= Mustapha Salma Ould Sidi Mouloud =

Sahrawi police chief

Mustapha Salma Ould Sidi Mouloud (born 1968 in Smara) is a former Police chief of the Polisario Front, and political dissident.

He was abducted in 1979 and deported to Algeria. He studied physics, and Police officer school in Algiers in 1991.

In 2010, following a family visit to the Moroccan-controlled part of Western Sahara, he announced on August 9, he wanted to open dialogue within the POLISARIO, on the Moroccan autonomy initiative for settling the conflict in Western Sahara. On August 30, 2010, he attempted to return to the Tindouf camps crossing the highly militarized Moroccan wall. He was detained by Sahrawi People's Liberation Army troops on September 21 at the liberated territories, and accused of high treason.

M. Brahim Ghali, ambassador of the Sahrawi Arabic Democratic Republic in Algiers, described Mustapha Salma as a traitor.
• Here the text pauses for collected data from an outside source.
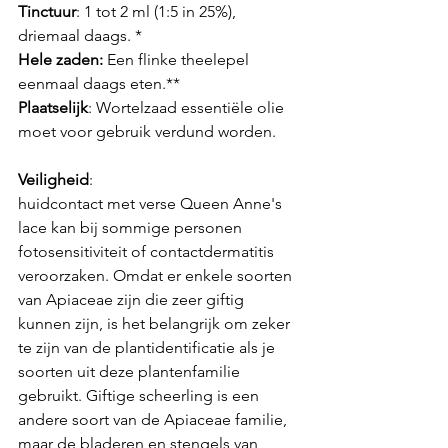
Tinctuur
: 1 tot 2 ml (1:5 in 25%), 
driemaal daags. *
Hele zaden:
 Een flinke theelepel 
eenmaal daags eten.**
Plaatselijk
: Wortelzaad essentiële olie 
moet voor gebruik verdund worden.
Veiligheid
:
huidcontact met verse Queen Anne's 
lace kan bij sommige personen 
fotosensitiviteit of contactdermatitis 
veroorzaken. Omdat er enkele soorten 
van Apiaceae zijn die zeer giftig 
kunnen zijn, is het belangrijk om zeker 
te zijn van de plantidentificatie als je 
soorten uit deze plantenfamilie 
gebruikt. Giftige scheerling is een 
andere soort van de Apiaceae familie, 
maar de bladeren en stengels van 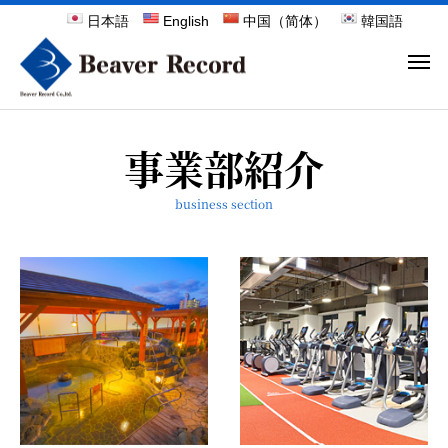
日本語
English
中国（简体）
韓国語
事業部紹介
business section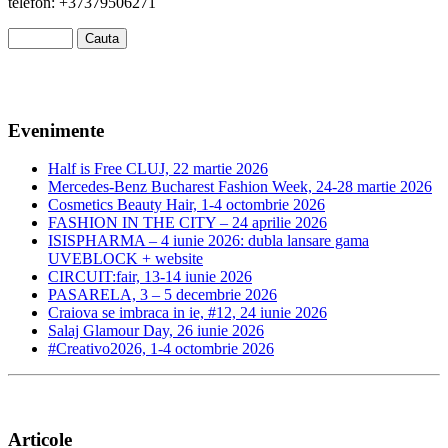
telefon: +37379506271
Evenimente
Half is Free CLUJ, 22 martie 2026
Mercedes-Benz Bucharest Fashion Week, 24-28 martie 2026
Cosmetics Beauty Hair, 1-4 octombrie 2026
FASHION IN THE CITY – 24 aprilie 2026
ISISPHARMA – 4 iunie 2026: dubla lansare gama
UVEBLOCK + website
CIRCUIT:fair, 13-14 iunie 2026
PASARELA, 3 – 5 decembrie 2026
Craiova se imbraca in ie, #12, 24 iunie 2026
Salaj Glamour Day, 26 iunie 2026
#Creativo2026, 1-4 octombrie 2026
Articole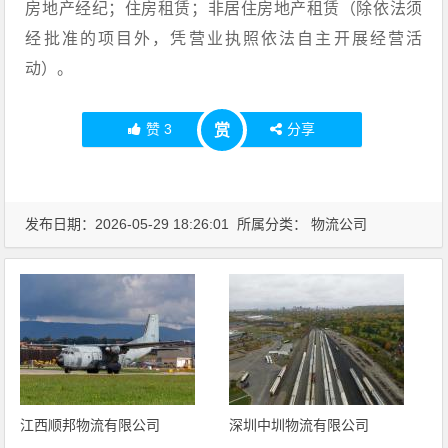
房地产经纪；住房租赁；非居住房地产租赁（除依法须
经批准的项目外，凭营业执照依法自主开展经营活
动）。
赞
3
分享
赏
发布日期：2026-05-29 18:26:01 所属分类：
物流公司
江西顺邦物流有限公司
深圳中圳物流有限公司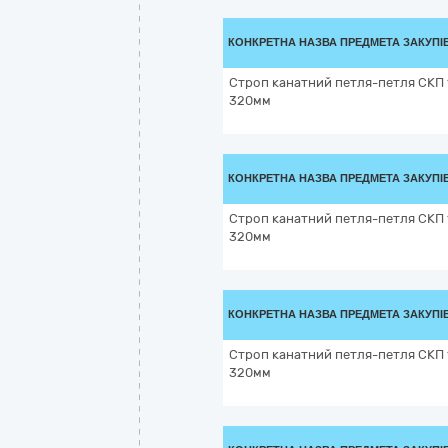
КОНКРЕТНА НАЗВА ПРЕДМЕТА ЗАКУПІ
Строп канатний петля-петля СКП 1
320мм
КОНКРЕТНА НАЗВА ПРЕДМЕТА ЗАКУПІ
Строп канатний петля-петля СКП 
320мм
КОНКРЕТНА НАЗВА ПРЕДМЕТА ЗАКУПІ
Строп канатний петля-петля СКП 
320мм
On October 8, 2010, there was a protest about the disappearance at the Embassy of Algeria in Washington, D.C. In October 2010, there was a report of his release. In December 2010, he was released to the United Nations High Commissioner for Refugees at the Western Sahara-Mauritania border.

Since his release, Sidi Mouloud had stayed in Mauritania, not returning to Morocco or the Western Sahara, and he had not made any declaration.